简体   繁体   中英

Lexicographical sorting for non-ascii characters

I have done lexicographical sorting for ascii characters by the following code:

std::ifstream infile;
std::string line, new_line;
std::vector<std::string> v;
while(std::getline(infile, line))
            {
                // If line is empty, ignore it
                if(line.empty())
                    continue;
                new_line = line + "\n";
                // Line contains string of length > 0 then save it in vector
                if(new_line.size() > 0)
                    v.push_back(new_line);
            }   
sort(v.begin(), v.end());

The result should be: a aahr abyutrw bb bhehjr cgh cuttrew....

But I don't know how to do Lexicographical sorting for both ascii and non-ascii characters in the order like this: a A À Á Ã brg Baq ckrwg CkfgF d Dgrn... Please tell me how to write code for it. Thank you!

The OP didn't but I find it worth to mention: Speaking about non-ASCII characters, the encoding should be considered as well.

The Absolute Minimum Every Software Developer Absolutely, Positively Must Know About Unicode and Character Sets (No Excuses!)

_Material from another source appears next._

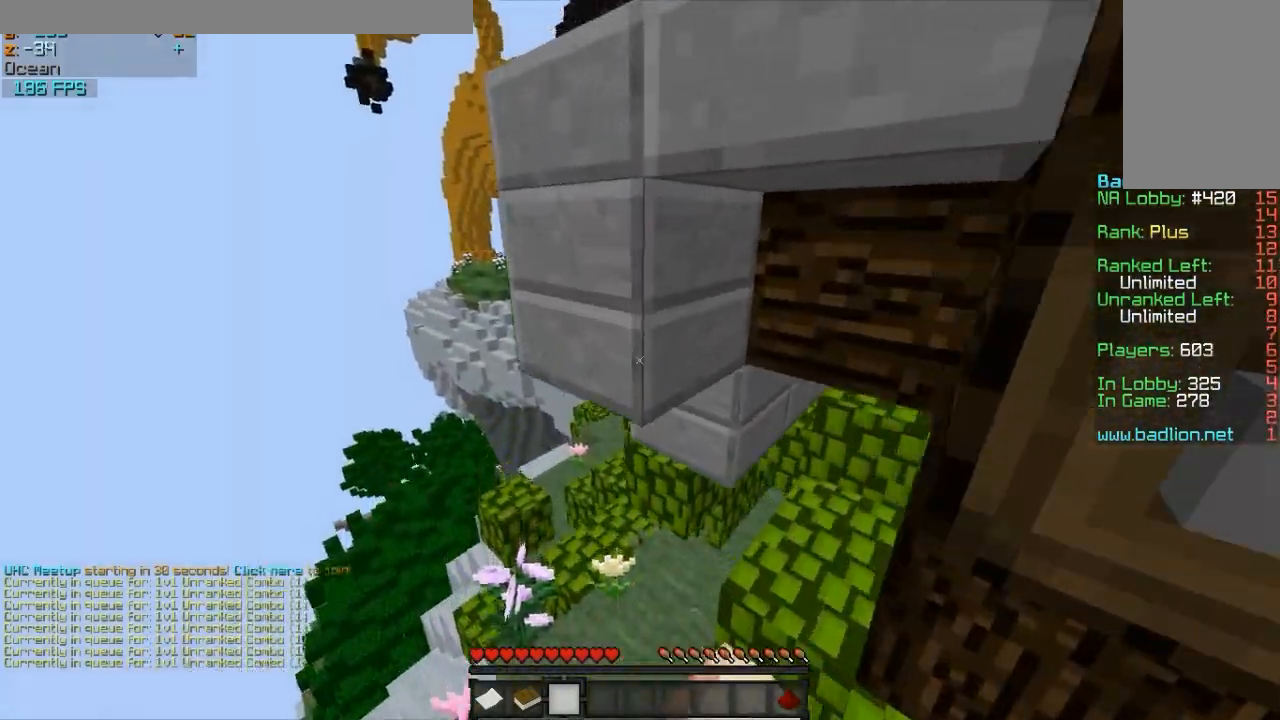
{"keys": ["w"], "mouse": [], "events": [[383, "a", "up"]]}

Characters like À, Á, and  are not part of the 7 bit ASCII but were considered in a variety of 8 bit encodings like eg Windows 1252 . Thereby, it's not granted that a certain character (which is not part of ASCII) has the same code point (ie number) in any encoding. (Most of the characters have no number in most encodings.)

However, a unique encoding table is provided by the Unicode containing all characters of any other encoding (I believe). There are implementations as

  • UTF-8 where code points are represented by 1 or more 8 bit values (storage with char )
  • UTF-16 where code points are represented with 1 or 2 16 bit values (storage with std::char16_t or, maybe, wchar_t )
  • UTF-32 where code points are represented with 1 32 bit value (storage with std::char32_t or, maybe, wchar_t if it has sufficient size).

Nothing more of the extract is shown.